== Dataset excerpts
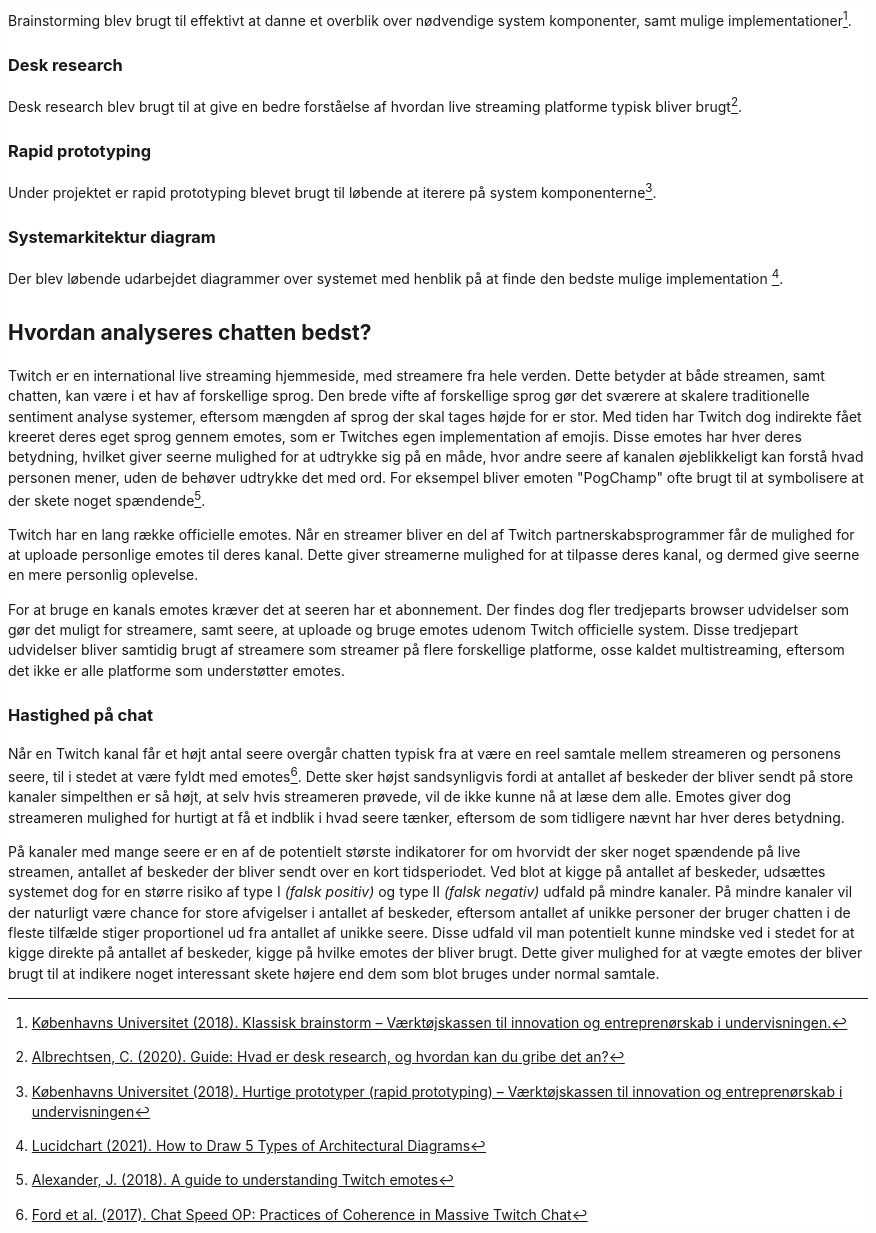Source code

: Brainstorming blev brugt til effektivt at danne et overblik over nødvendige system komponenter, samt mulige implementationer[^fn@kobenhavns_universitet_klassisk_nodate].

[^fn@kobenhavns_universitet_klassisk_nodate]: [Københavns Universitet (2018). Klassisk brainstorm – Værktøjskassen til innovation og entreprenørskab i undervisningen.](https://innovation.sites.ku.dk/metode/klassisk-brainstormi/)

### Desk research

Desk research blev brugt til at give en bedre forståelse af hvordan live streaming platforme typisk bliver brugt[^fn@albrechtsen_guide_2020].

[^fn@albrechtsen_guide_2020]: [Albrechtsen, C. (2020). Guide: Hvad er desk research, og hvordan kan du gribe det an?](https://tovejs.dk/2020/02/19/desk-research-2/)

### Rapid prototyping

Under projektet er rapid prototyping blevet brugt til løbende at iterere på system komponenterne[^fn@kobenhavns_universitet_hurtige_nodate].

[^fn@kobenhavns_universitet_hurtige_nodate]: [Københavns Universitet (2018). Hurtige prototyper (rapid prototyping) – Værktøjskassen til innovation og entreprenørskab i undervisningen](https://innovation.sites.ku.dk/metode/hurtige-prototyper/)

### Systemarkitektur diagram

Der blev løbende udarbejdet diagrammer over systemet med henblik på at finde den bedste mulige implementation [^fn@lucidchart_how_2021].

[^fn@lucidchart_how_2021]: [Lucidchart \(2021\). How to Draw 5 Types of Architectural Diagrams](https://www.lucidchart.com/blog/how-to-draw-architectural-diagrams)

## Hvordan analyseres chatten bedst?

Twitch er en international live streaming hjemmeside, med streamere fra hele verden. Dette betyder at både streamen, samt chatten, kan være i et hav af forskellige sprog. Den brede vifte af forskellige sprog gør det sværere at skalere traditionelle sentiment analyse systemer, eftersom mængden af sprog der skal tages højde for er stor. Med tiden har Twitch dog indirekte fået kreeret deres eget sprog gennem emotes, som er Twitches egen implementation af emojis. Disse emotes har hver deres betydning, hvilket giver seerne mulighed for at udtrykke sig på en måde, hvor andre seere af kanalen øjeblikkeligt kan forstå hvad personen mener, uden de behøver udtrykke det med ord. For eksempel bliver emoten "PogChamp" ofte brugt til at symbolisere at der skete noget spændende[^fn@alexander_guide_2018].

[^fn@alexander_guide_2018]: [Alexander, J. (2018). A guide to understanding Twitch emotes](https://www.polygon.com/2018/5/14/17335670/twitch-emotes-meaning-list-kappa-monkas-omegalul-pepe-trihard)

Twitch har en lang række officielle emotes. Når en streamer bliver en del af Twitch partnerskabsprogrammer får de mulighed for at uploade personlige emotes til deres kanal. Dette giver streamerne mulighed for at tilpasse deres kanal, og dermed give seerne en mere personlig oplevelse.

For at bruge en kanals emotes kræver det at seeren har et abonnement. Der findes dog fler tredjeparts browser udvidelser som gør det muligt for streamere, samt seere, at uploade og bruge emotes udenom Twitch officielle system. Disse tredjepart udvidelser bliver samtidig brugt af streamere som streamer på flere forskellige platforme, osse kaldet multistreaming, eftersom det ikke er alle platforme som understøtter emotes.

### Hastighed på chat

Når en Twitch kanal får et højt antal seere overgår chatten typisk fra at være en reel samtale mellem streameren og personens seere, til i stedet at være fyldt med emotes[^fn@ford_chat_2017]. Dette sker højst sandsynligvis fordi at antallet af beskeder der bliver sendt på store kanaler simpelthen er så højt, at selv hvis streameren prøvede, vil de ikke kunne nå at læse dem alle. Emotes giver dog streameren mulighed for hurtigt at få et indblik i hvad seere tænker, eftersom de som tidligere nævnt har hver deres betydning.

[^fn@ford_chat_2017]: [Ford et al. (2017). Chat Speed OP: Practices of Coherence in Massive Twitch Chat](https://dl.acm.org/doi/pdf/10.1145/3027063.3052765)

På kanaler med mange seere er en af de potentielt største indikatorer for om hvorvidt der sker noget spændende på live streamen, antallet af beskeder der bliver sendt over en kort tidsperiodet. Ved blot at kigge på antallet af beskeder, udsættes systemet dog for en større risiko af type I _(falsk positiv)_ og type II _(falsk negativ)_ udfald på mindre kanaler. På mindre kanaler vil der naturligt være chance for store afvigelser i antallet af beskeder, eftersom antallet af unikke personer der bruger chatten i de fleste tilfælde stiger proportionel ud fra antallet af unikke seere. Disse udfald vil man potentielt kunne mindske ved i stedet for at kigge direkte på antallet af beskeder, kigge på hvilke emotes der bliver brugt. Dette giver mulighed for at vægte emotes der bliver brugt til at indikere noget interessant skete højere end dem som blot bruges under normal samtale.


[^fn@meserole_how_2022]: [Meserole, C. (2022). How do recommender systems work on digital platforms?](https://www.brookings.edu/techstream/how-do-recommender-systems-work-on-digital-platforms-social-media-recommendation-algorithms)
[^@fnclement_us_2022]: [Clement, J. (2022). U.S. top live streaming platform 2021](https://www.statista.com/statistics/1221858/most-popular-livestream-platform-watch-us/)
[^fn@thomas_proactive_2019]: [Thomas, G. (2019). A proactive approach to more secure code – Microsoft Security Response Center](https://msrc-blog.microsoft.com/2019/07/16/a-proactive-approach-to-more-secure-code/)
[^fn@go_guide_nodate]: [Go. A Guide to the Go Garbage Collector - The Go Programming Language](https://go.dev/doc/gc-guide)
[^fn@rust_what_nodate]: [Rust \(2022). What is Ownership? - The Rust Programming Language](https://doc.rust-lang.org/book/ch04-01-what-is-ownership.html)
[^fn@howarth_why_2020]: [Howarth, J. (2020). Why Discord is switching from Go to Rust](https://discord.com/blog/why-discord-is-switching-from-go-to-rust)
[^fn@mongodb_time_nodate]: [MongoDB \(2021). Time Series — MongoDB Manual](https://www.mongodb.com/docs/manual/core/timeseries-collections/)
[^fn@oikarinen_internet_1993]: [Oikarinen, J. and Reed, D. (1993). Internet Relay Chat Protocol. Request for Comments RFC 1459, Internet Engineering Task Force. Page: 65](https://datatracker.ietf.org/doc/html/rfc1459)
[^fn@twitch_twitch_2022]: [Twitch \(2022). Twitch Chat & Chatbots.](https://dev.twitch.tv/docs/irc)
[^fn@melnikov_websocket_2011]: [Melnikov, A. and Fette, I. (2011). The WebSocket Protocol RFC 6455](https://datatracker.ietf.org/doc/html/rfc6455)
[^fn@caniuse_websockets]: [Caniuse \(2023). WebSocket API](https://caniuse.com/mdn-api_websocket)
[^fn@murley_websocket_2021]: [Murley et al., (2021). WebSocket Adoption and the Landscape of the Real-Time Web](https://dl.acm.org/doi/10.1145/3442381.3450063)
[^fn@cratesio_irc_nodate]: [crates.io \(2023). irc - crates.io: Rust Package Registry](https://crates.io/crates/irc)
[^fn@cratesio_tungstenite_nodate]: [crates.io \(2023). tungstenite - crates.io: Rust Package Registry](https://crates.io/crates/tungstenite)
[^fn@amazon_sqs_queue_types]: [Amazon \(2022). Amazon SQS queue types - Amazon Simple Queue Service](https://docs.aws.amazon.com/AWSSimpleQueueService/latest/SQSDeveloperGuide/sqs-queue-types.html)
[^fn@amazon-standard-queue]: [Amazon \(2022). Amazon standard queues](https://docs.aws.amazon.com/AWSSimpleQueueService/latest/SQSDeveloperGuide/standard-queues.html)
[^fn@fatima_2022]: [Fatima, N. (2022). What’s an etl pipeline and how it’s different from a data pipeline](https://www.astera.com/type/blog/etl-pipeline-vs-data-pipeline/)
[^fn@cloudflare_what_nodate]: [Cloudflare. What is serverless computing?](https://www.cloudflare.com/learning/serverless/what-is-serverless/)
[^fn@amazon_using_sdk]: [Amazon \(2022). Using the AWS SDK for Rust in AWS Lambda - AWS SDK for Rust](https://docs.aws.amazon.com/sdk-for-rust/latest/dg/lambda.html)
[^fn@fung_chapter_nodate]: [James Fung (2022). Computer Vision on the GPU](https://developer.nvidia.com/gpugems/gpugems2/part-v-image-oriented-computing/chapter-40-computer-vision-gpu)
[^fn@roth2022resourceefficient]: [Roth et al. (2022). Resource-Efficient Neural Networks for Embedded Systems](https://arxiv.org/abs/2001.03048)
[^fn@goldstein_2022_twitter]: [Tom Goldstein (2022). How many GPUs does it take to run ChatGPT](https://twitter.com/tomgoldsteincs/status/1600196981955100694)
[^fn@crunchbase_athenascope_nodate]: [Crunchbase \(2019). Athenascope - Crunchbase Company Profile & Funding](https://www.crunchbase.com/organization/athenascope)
====
-- What to do --
Write out, word for word, the part of the records that opens with the line containing "## Hvordan analyseres chatten bedst?" and closes with the line containing "[^fn@alexander_guide_2018]: [Alexander, J.", both of those lines included.

-- Exercise answer --
## Hvordan analyseres chatten bedst?

Twitch er en international live streaming hjemmeside, med streamere fra hele verden. Dette betyder at både streamen, samt chatten, kan være i et hav af forskellige sprog. Den brede vifte af forskellige sprog gør det sværere at skalere traditionelle sentiment analyse systemer, eftersom mængden af sprog der skal tages højde for er stor. Med tiden har Twitch dog indirekte fået kreeret deres eget sprog gennem emotes, som er Twitches egen implementation af emojis. Disse emotes har hver deres betydning, hvilket giver seerne mulighed for at udtrykke sig på en måde, hvor andre seere af kanalen øjeblikkeligt kan forstå hvad personen mener, uden de behøver udtrykke det med ord. For eksempel bliver emoten "PogChamp" ofte brugt til at symbolisere at der skete noget spændende[^fn@alexander_guide_2018].

[^fn@alexander_guide_2018]: [Alexander, J. (2018). A guide to understanding Twitch emotes](https://www.polygon.com/2018/5/14/17335670/twitch-emotes-meaning-list-kappa-monkas-omegalul-pepe-trihard)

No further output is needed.